BlawgSearch Makes Finding Lawyer Blogs Easy
Until now, the best option to look up lawyer and law firm blogs was Blawg.org. Now, thanks to Tim Stanley, we can use BlawgSearch. This handy new search engine filters out most of the irrelevant searches, so that visitors can find strictly legal blog content.
Tim is a legend in the online world. He invented Findlaw.com, sold it to Thompson and now operates Justia.com, which designs Web sites for law firms. He's also an expert at search engine optimization.

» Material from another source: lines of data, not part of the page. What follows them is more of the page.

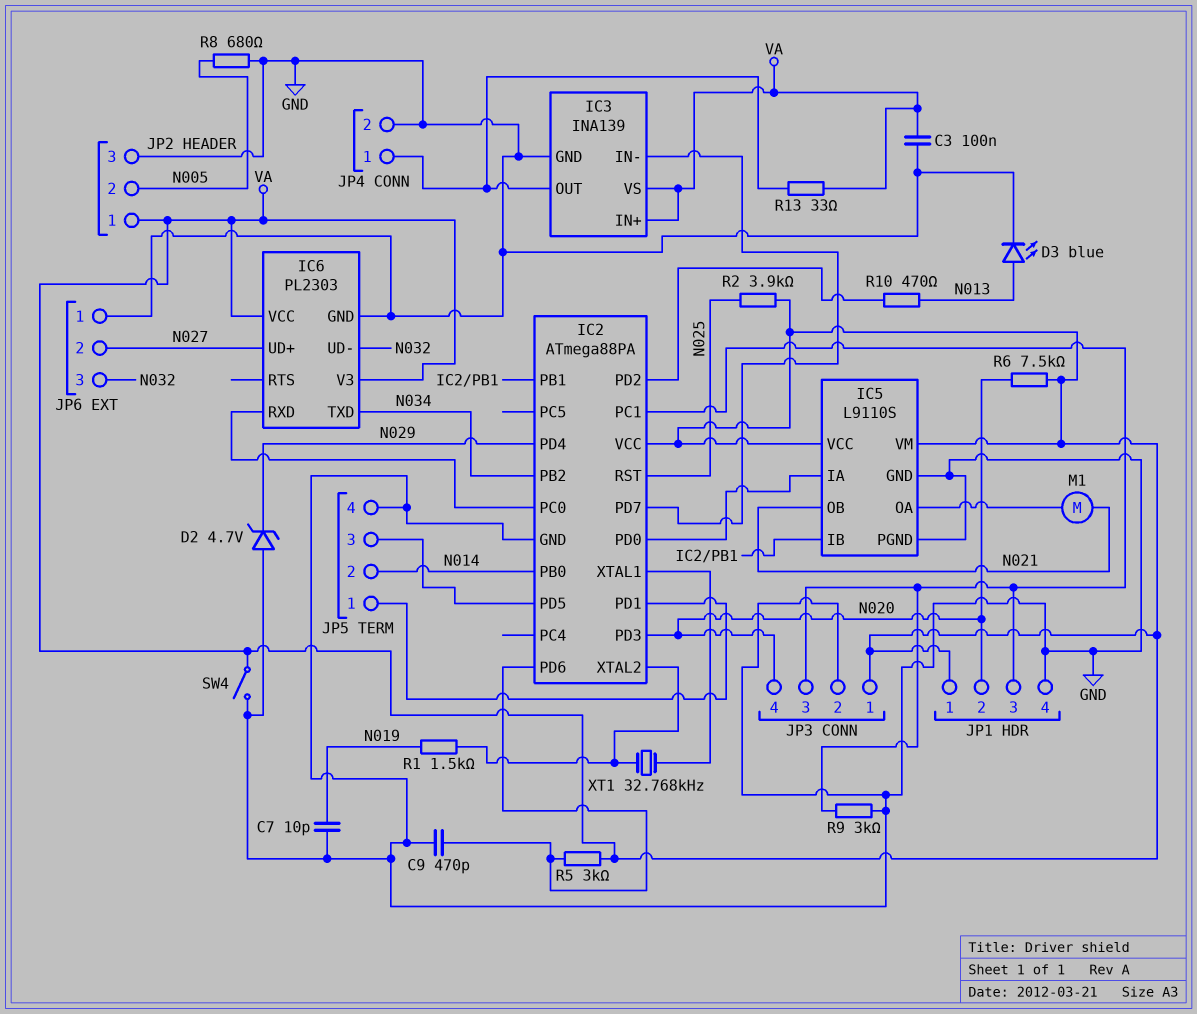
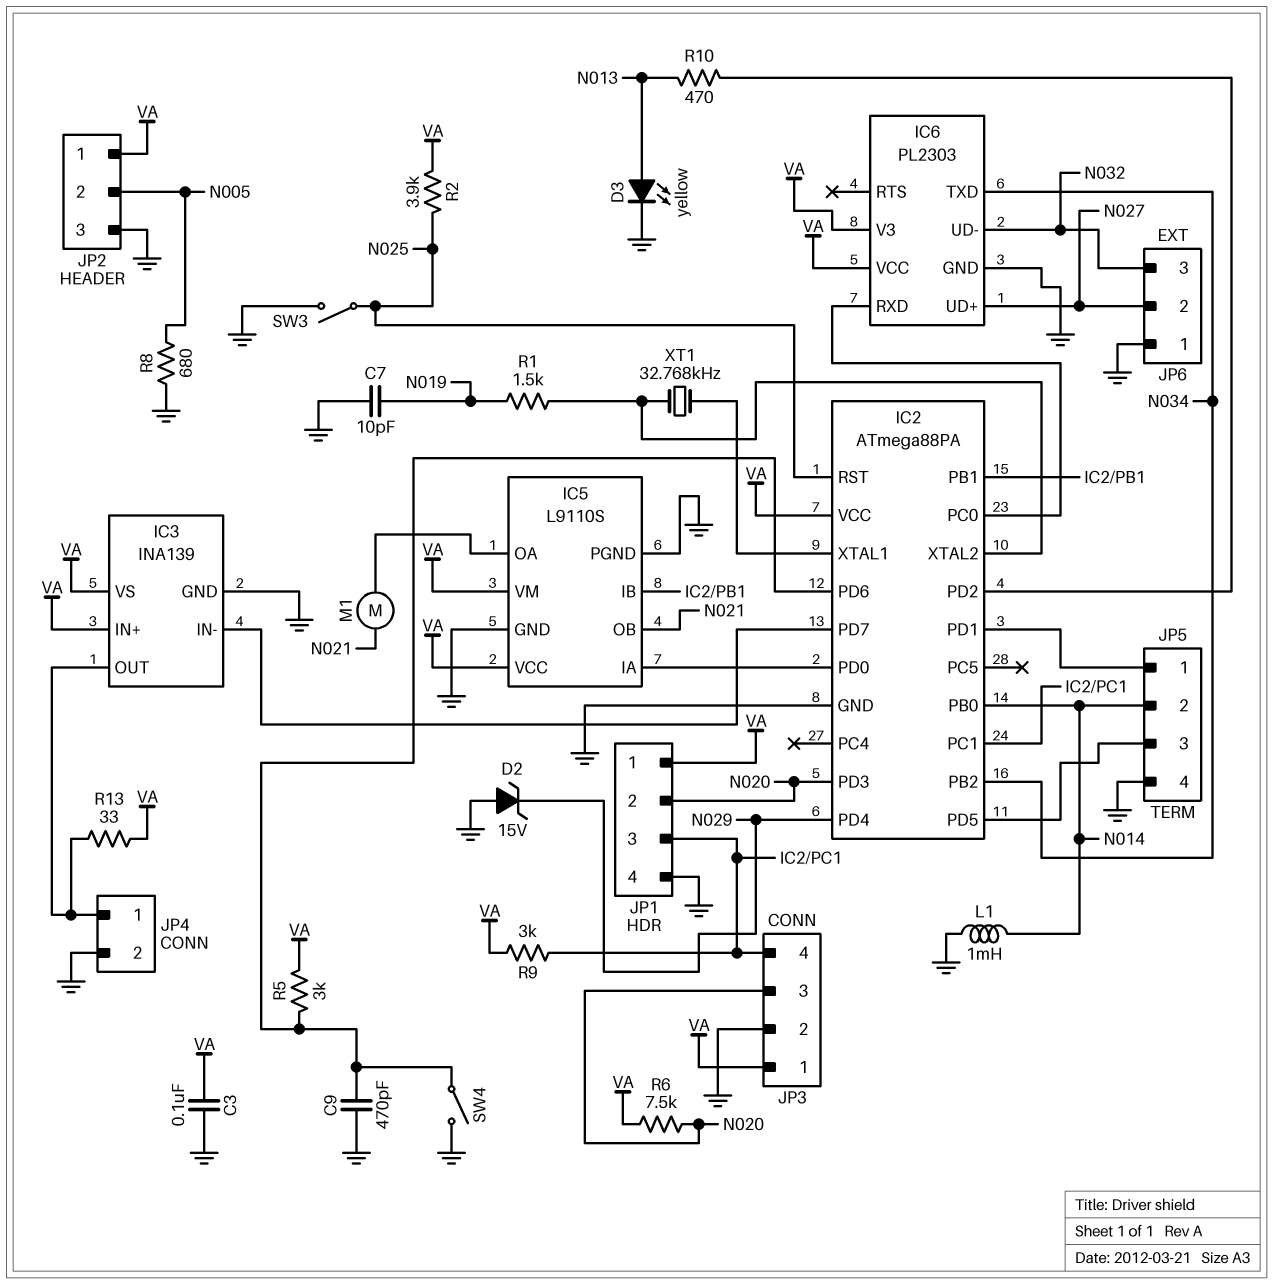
D2: zener 4.7V (A GND, K N029) -> zener 15V (A GND, K N029)
D3: LED blue (A N013, K GND) -> LED yellow (A N013, K GND)
JP3 pin 3: IC2/PC1 -> N020
JP3 pin 4: N020 -> IC2/PC1
L1: none -> 1mH (GND, N014)
R9: 3k (GND, IC2/PC1) -> 3k (IC2/PC1, VA)
SW3: none -> switch (GND, N025)
SW4: switch (GND, VA) -> switch (GND, IC2/PD6)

Tim Stanley's search engine puts organization and structure onto the anarchic blogosphere. BlawgSearch is currently tracking 900 blawgs in 40 categories. It lists the most popular blawgs, recently-used blog search terms, resources for blawgers, and the option to suggest a blog to track. The search engine also lists recent posts and spotlights a "featured blogger." This week it's Michael J. Hassen of Jeffer, Mangels, Butler & Marmaro, the author of the Class Action Defense Blog.
Blawg.org, now found at http://www.blawg.com/, just redesigned its site to display choices by category, recent posts, new blogs and "Most Popular Legal Blawgs." I found it a little difficult to navigate.
In a head-to-head test, I typed "litigation" into the search boxes of BlawgSearch and Blawg.com. BlawgSearch found 998 listings, whereas Blawg.com found an anemic 48 listings. Based on the simplicity of its interface and the powerful reach, BlawgSearch is the best option for I recommend lawyers and marketers.




Hi Larry,
Blawg.com results show matching blogs, while BlawgSearch is returning results for individual posts. Different animals entirely. :-)
The legal community is lucky to have both genres of searching, don't you think?
Steve
Thanks for the info.
As a former editor, AAG, Civil Rights lawyer and NAACP legal chair, and owner of the country's first video podcast site featuring actual courtoom video, I find this development intriguing.
Here's two blawg entries about long-running hassles over Civil Rights in New Hampshire, the second of one in which a local city official sought my assistance on a First Amendment issue after he somehow found my blawg.
http://christopher-king.blogspot.com/2006/11/christopher-kings-emancipation.html
http://christopher-king.blogspot.com/2006/12/nashua-city-official-asks-kingcast-and.html
And here is the reaction from a Judge who can't stand it:
http://christopher-king.blogspot.com/2006/08/kingcast-hears-nh-superior-court-chief.html
""It's very unfortunate if Plaintiff decides to put this up on blogs or whatever... [query: unfortunate for whom?]... but we live in a free society....I don't need to hear from [King]... we live in a free society so we have to put up with some nonsense.. that's the way a free society works,"
Said Hillsborough Superior Court Chief Judge Robert Lynn.